Sky lanterns have given rise to a number of safety concerns including:
- Risks to livestock and wildlife
- Fire risk and damage to crops and property
- Impact on the environment, including littering on land and at sea
- Hazards to aviation
- Risk to coastal rescue services through false alarms
- Risk to personal safety
Locally, it was recently reported that a cow on the Island had died after eating hay in which parts of a sky lantern were entangled. In the UK, a young boy was scalded on his face by molten fuel which fell from a lantern floating overhead. Another frightening incident in the UK involved a lantern landing on the roof of a property and setting it on fire – the house was occupied by a mother and her two children.

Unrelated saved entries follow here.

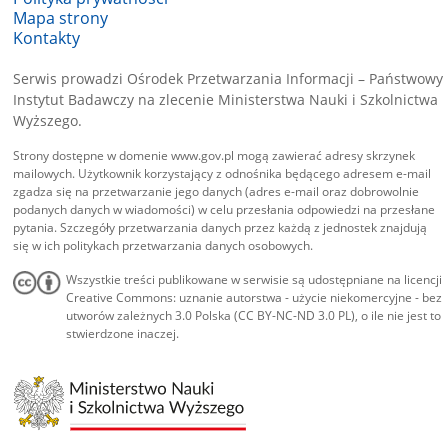
Mapa strony
Kontakty
Serwis prowadzi Ośrodek Przetwarzania Informacji – Państwowy
Instytut Badawczy na zlecenie Ministerstwa Nauki i Szkolnictwa
Wyższego.
Strony dostępne w domenie www.gov.pl mogą zawierać adresy skrzynek
mailowych. Użytkownik korzystający z odnośnika będącego adresem e-mail
zgadza się na przetwarzanie jego danych (adres e-mail oraz dobrowolnie
podanych danych w wiadomości) w celu przesłania odpowiedzi na przesłane
pytania. Szczegóły przetwarzania danych przez każdą z jednostek znajdują
się w ich politykach przetwarzania danych osobowych.
Wszystkie treści publikowane w serwisie są udostępniane na licencji
Creative Commons: uznanie autorstwa - użycie niekomercyjne - bez
utworów zależnych 3.0 Polska (CC BY-NC-ND 3.0 PL), o ile nie jest to
stwierdzone inaczej.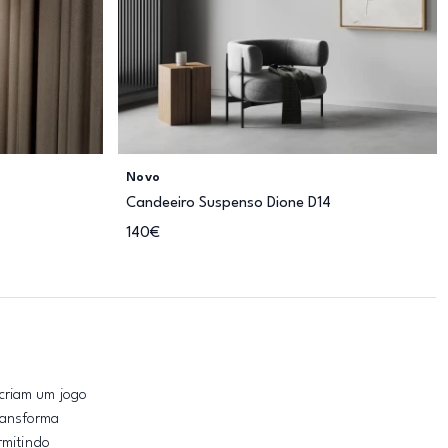
Novo
Candeeiro Suspenso Dione D14
140€
criam um jogo
ransforma
rmitindo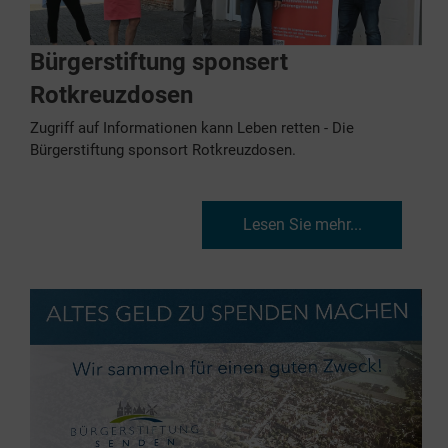
Bürgerstiftung sponsert
Rotkreuzdosen
Zugriff auf Informationen kann Leben retten - Die
Bürgerstiftung sponsort Rotkreuzdosen.
Lesen Sie mehr...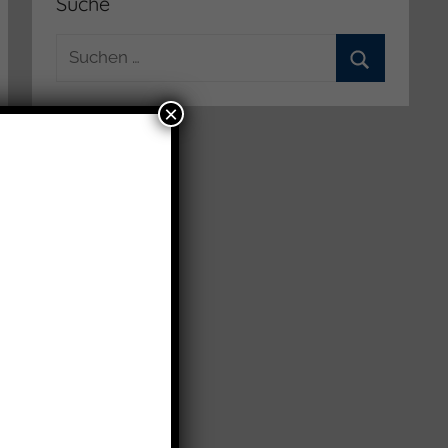
Suche
Suchen
nach:
Suchen
×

John Peet, Chief Trading Standards Officer said “No-one wants to be a killjoy, but we are very concerned that before long we are going to have a very serious incident caused by one of these lanterns. Safety instructions for the use of these lanterns are often very complex. It is obviously extremely difficult to predict their flight paths and those that fall to the ground whilst still alight can present a significant fire hazard thereby increasing the risk of loss of human life or personal injury.
On balance, therefore, our advice and that of the Isle of Man Fire and Rescue Service is to seriously consider not using them at all.”